UCSF

KRAS is a GTPase that transmits external signals into the cell to regulate numerous cellular processes including cell division and apoptosis. Hence mutations in KRAS that render it constitutively active make it a potent oncogene. KRAS driver mutations are found in ~30% of non-small cell lung cancers and are associated with poor prognosis. Because of the significant challenges presented by pharmacological targeting of KRAS, efforts have turned to defining and targeting KRAS-regulated signaling pathways that are required for cancer cell maintenance. Most notable among these are the RAF protein kinases and PI3Kα, which have been credentialed both as key effectors of KRAS and bona fide human oncogenes. To study the contributions of these pathways to lung tumorigenesis I employed genetically engineered mouse models in which mutationally activated KRAS[G12D], BRAF[V600E], or PI3Kα[H1047R] can be conditionally expressed in the lung epithelium. Using these tools and complimentary tissue culture systems I tested the role of PI3Kα signaling in BRAF- and KRAS-driven lung cancer formation. My results show that simultaneous expression of oncogenic BRAF and PI3Kα is sufficient to form lung cancer in mice in a way that mimics KRAS activation. Thus RAF>MEK>ERK and PI3Kα>AKT act synergistically to promote lung tumorigenesis.

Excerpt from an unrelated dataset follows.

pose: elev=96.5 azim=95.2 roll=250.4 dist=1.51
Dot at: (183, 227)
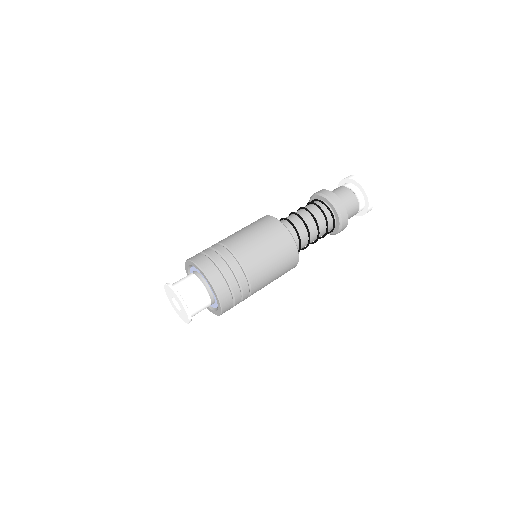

In addition, mutational activation of PI3Kα dramatically accelerates KRAS-driven lung tumor initiation and progression, showing that despite the known ability of KRAS to directly activate PI3Kα, PI3-lipid signaling remains limiting for KRAS-driven lung tumorigenesis. Finally, the cooperation between oncogenic PI3Kα and BRAF or KRAS can be partially explained by signals downstream of RAF>MEK>ERK and PI3Kα>AKT that converge on activation of the cell division cycle and suppression of apoptosis. However in both BRAF/PIK3CA and KRAS/PIK3CA mutated tumors, PI3K inhibition is cytostatic at best and only moderately slows the growth of cancers, indicating that blockade of this pathway in established tumors suppresses cell division but does not illicit cell death.